We should be much more focused on the local, even hyper-local community where we live and do our business and less on trying to create broad scale institutions that simply can’t make the kind of impact on our communities that we might hope or that might have been possible 75 years ago when America and the church were very different.
And again, remember, other than perhaps the church itself, any institution will be subject to the dictates of the state. If you’re not interested in pursuing its secular aims, best to choose relationships instead.
All this probably sounds a bit suspect to those of us enculturated in the idea of institutions. It’s hard to even conceptualize the church functioning without them.
But we don’t have to go to a radical like Illich to understand that we are in dire need of more intimate, deep personal relationships today. Everybody is saying it. I saw David Brooks give a talk at an event I spoke at in Miami earlier this year, and he talked specifically about the importance of relationships over institutions. Presumably this is in his new book as well. And Andy Crouch talked about the importance of relationships over impersonal, institutionally mediated transactions in his Q Ideas talk this year.
I don’t want to claim those guys would agree with what I’m saying here, but the flip side of wanting more personal relationships is to diminish investment in or actively disinvest from institutions and institutional relationships so that we can redirect our time and resources into self-provisioning and personal relationships.
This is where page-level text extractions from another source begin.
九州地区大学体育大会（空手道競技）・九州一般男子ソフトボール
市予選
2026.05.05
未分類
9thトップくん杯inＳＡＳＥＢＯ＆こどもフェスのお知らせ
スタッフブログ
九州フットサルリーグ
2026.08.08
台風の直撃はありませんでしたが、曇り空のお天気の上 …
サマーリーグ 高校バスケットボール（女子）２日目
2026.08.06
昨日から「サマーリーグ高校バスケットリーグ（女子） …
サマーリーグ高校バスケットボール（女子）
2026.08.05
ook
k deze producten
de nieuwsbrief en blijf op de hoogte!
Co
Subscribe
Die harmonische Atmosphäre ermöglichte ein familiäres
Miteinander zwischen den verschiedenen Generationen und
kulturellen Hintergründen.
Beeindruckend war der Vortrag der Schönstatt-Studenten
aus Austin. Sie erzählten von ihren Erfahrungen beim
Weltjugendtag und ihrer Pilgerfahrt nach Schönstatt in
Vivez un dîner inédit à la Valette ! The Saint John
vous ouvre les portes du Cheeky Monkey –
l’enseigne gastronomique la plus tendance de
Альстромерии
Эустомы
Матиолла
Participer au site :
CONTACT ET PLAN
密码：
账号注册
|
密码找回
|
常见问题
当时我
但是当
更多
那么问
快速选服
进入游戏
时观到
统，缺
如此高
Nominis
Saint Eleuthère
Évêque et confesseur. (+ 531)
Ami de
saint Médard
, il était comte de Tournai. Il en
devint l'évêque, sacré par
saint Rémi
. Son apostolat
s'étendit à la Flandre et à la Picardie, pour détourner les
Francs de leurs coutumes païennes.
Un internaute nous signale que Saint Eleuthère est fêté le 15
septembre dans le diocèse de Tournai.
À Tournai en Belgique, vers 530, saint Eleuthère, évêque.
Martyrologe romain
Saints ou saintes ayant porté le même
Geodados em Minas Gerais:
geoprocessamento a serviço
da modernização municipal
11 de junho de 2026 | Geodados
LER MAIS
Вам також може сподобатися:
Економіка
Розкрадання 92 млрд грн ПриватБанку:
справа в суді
If we’re not willing to do that, we’re not actually serious about relationships.
Again, I’m not totally opposed to institutions. We obviously have to have them. It’s not lost on me that the Masculinist itself is a sort of institutional, specialist ministry of the type I just decried. But I want to start rethinking dependence on institutions and rebalance away from them. I want my family to do more ourselves and rely on institutions less. And I want to be investing in the relationships that are going to be the critical things to have in tomorrow’s lower trust world that’s also far less friendly to Christianity. This isn’t a total solution to the world that faces us, but it’s a start. And by the way, creating more and stronger families, stronger churches, and more deep human relationships would do more to help reconstruct civil society than any act of other institution building could possibly do.
Up to now economic development has always meant that people, instead of doing something, are instead enabled to buy it. Use values beyond the market are replaced by commodities. Economic development has also meant that after a time people must buy the commodity, because the conditions under which they could get along without it had disappeared from their physical, social or cultural environment. And the environment could no longer be utilized by those who were unable to buy the good or service.
Defense against the damages inflicted by development, rather than giving access to some new ‘satisfaction’, has become the most sought after privilege. You have arrived if you can commute outside the rush hour; have probably attended an elite school if you can give birth at home; are privy to rare and special knowledge if you can bypass the physician when you are ill; are rich and lucky if you can breathe fresh air; not really poor if you can build your own shack. The underclasses are now made up of those who must consume the counterproductive packages and ministrations of their self-appointed tutors; the privileged are those who are free to refuse them.
Development based on high per capita energy quanta and intense professional care is the most pernicious of the West’s missionary efforts – a project guided by an ecologically unfeasible conception of human control over nature, and by an anthropologically vicious attempt to replace the nests and snakepits of culture by sterile wards for professional service.